Son appartement était profondément déprimant, sans fenêtre (évidemment, dans un sous-sol) et il aurait été plus correct de l’appeler un terrier. Tout ceci pour un loyer hebdomadaire qui dépasse l’entendement, même pour New-York. Après avoir devisé pendant un moment en éclusant le litron, nous fîmes un bon tour dans l’East Village, celui de Dylan, de Patti Smith&Co, et j’appris plus de choses sur New York que je n’en avais espéré. Comme je ne voulais pas abuser de la bonté de Dave, je lui demandai à plusieurs reprises de me dire s’il était fatigué et s’il voulait rentrer se reposer. Mais mon camarade jongleur, qui était manifestement las, disait toujours « it’s OK, it’s OK ». Du coup, en compagnie de ce sympathique personnage, j’ai oublié les douaniers indélicats, les ex-fans des sixties qui ont remplacé le LSD par le Prozac, et la dure loi new-yorkaise qui veut que Big Apple t’offre autant de fun que tu peux t’en acheter. Dave était relativement pauvre, mais pour moi il vaut plus que Fort Knox et le NASDAQ réunis. Malheureusement, j’ai perdu son adresse email, et je n’ai plus eu de nouvelles de lui depuis.
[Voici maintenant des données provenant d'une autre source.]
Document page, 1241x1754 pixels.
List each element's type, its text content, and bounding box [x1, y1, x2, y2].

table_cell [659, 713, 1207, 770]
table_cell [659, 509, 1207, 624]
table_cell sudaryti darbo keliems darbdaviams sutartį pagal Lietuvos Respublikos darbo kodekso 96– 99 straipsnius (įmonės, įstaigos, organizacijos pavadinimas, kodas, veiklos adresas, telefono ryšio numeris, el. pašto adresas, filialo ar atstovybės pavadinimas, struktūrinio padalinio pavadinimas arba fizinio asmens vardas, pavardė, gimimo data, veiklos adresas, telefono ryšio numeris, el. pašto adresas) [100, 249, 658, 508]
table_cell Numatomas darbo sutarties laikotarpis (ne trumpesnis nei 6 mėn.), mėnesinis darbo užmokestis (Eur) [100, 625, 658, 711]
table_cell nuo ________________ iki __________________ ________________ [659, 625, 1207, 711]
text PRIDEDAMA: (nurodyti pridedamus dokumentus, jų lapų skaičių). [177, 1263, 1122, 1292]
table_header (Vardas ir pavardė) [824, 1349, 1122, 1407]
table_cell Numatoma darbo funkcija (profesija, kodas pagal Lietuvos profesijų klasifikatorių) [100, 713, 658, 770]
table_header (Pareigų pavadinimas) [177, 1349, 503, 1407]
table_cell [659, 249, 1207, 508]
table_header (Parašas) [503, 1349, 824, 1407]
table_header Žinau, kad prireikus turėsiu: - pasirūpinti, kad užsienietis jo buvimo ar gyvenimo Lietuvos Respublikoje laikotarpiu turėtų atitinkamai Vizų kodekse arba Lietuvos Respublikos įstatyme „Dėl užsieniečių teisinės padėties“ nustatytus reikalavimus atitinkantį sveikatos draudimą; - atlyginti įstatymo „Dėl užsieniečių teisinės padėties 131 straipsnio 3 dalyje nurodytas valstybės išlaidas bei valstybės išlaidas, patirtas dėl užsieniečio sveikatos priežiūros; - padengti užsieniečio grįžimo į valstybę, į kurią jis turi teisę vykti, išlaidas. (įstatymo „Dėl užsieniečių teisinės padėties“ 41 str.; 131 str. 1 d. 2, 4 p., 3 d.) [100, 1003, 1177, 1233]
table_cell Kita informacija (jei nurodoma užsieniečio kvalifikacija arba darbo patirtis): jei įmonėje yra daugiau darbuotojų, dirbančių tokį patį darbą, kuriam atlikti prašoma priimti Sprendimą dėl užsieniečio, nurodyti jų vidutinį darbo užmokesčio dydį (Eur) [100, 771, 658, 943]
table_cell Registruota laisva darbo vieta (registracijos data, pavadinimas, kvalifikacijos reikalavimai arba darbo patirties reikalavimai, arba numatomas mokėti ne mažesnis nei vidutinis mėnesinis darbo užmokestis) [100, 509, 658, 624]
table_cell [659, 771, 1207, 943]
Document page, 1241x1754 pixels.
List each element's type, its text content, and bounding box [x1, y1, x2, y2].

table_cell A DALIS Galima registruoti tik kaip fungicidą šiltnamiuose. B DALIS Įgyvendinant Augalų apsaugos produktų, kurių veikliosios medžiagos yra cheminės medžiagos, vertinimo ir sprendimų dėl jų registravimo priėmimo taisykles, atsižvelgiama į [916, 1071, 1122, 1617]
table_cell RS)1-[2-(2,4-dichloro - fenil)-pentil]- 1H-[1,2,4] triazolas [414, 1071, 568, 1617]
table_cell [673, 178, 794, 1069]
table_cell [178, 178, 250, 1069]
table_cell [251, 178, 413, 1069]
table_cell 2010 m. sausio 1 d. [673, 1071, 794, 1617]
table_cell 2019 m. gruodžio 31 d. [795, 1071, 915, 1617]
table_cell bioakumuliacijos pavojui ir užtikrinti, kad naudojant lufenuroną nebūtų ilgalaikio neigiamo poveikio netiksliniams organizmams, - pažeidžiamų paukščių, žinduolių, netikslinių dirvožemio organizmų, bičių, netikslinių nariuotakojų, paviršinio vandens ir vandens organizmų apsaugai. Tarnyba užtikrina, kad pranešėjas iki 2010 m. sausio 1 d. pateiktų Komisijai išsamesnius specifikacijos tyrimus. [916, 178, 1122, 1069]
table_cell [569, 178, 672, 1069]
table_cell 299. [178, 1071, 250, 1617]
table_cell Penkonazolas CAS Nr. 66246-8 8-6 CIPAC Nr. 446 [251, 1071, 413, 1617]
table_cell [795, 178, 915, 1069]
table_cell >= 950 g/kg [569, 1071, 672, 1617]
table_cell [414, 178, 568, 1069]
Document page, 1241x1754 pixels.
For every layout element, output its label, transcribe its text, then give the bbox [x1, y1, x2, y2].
Puis, quelques années plus tard, est arrivé l’ouragan Sandy qui a noyé Battery Park et une bonne partie de Manhattan. Comme toujours, les États-Unis se relèveront de cette catastrophe, en tout cas bien plus facilement qu’Haïti ou Cuba. Mais pendant que Sandy dévastait le New Jersey et New York, je me suis demandé si Dave jonglait toujours à Central Park, s’il avait rejoint la communauté de Staten Island, ou s’il était allé voir ailleurs si l’herbe était plus verte.

Aussi, chère lectrice, cher lecteur, si tu passes à Central Park un de ces quatre et que tu vois le jongleur dont la photo trône en haut de cet article, plutôt que de te goinfrer un infâme hot-dog, n’oublie pas de lui glisser un billet, car les temps sont durs pour les artistes de rue. D’ailleurs, s’il s’était présenté aux élections présidentielles américaines, j’aurais voté pour lui.